3.1 KiB
| sidebar_position |
|---|
| 4 |
🧑🔬 Models Directory
We recommend using
- small models (less than 400M) for CPU devices.
- For 1B to 7B models, it's advisable to have at least NVIDIA T4, 10 Series, or 20 Series GPUs.
- For 7B to 13B models, we recommend using NVIDIA V100, A100, 30 Series, or 40 Series GPUs.
CodeLlama-7B / CodeLlama-13B
Code Llama is a collection of pretrained and fine-tuned generative text models. Theses model is designed for general code synthesis and understanding.

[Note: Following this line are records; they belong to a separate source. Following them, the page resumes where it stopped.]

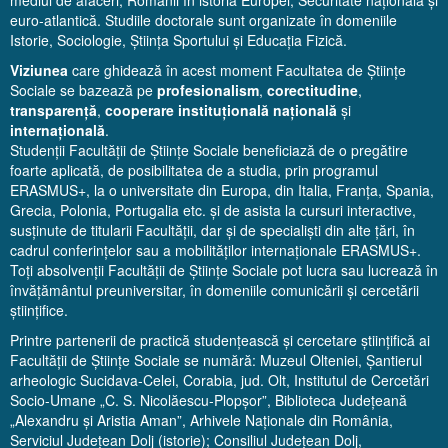
euro-atlantică. Studiile doctorale sunt organizate în domeniile
Istorie, Sociologie, Știința Sportului și Educația Fizică.
Viziunea
care ghidează în acest moment Facultatea de Științe
Sociale se bazează pe
profesionalism
,
corectitudine
,
transparență
,
cooperare instituțională națională
și
internațională
.
Studenții Facultății de Științe Sociale beneficiază de o pregătire
foarte aplicată, de posibilitatea de a studia, prin programul
ERASMUS+, la o universitate din Europa, din Italia, Franța, Spania,
Grecia, Polonia, Portugalia etc. și de asista la cursuri interactive,
susținute de titularii Facultății, dar și de specialiști din alte țări, în
cadrul conferințelor sau a mobilităților internaționale ERASMUS+.
Toți absolvenții Facultății de Științe Sociale pot lucra sau lucrează în
învățământul preuniversitar, în domeniile comunicării și cercetării
științifice.
Printre partenerii de practică studențească și cercetare științifică ai
Facultății de Științe Sociale se numără: Muzeul Olteniei, Șantierul
arheologic Sucidava-Celei, Corabia, jud. Olt, Institutul de Cercetări
Socio-Umane „C. S. Nicolăescu-Plopșor”, Biblioteca Județeană
„Alexandru și Aristia Aman”, Arhivele Naționale din România,
Serviciul Județean Dolj (istorie); Consiliul Județean Dolj,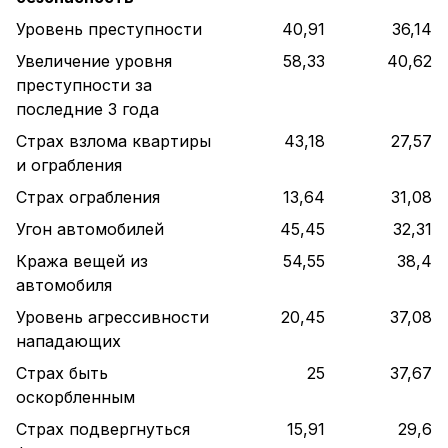
Уровень преступности
40,91
36,14
Увеличение уровня
58,33
40,62
преступности за
последние 3 года
Страх взлома квартиры
43,18
27,57
и ограбления
Страх ограбления
13,64
31,08
Угон автомобилей
45,45
32,31
Кража вещей из
54,55
38,4
автомобиля
Уровень агрессивности
20,45
37,08
нападающих
Страх быть
25
37,67
оскорбленным
Страх подвергнуться
15,91
29,6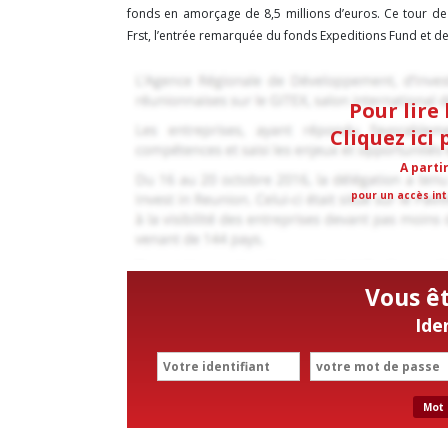
fonds en amorçage de 8,5 millions d’euros. Ce tour de
Frst, l’entrée remarquée du fonds Expeditions Fund et de 
Pour lire 
Cliquez ici
A parti
pour un accès int
Vous ê
Ide
Mot 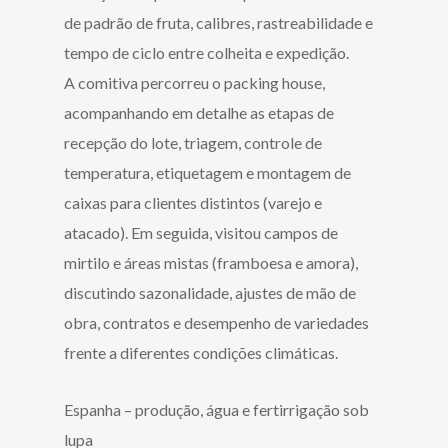
de padrão de fruta, calibres, rastreabilidade e
tempo de ciclo entre colheita e expedição.
A comitiva percorreu o packing house,
acompanhando em detalhe as etapas de
recepção do lote, triagem, controle de
temperatura, etiquetagem e montagem de
caixas para clientes distintos (varejo e
atacado). Em seguida, visitou campos de
mirtilo e áreas mistas (framboesa e amora),
discutindo sazonalidade, ajustes de mão de
obra, contratos e desempenho de variedades
frente a diferentes condições climáticas.
Espanha – produção, água e fertirrigação sob
lupa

StarCoder-1B / StarCoder-3B / StarCoder-7B
StarCoder series model are trained on 80+ programming languages from The Stack (v1.2), with opt-out requests excluded. The model uses Multi Query Attention, a context window of 8192 tokens, and was trained using the Fill-in-the-Middle objective on 1 trillion tokens.
SantaCoder-1B
SantaCoder is the smallest member of the BigCode family of models, boasting just 1.1 billion parameters. This model is specifically trained with a fill-in-the-middle objective, enabling it to efficiently auto-complete function parameters. It offers support for three programming languages: Python, Java, and JavaScript.
J-350M
Derived from Salesforce/codegen-350M-multi, a model of CodeGen family.
T5P-220M
Derived from Salesforce/codet5p-220m, a model of CodeT5+ family.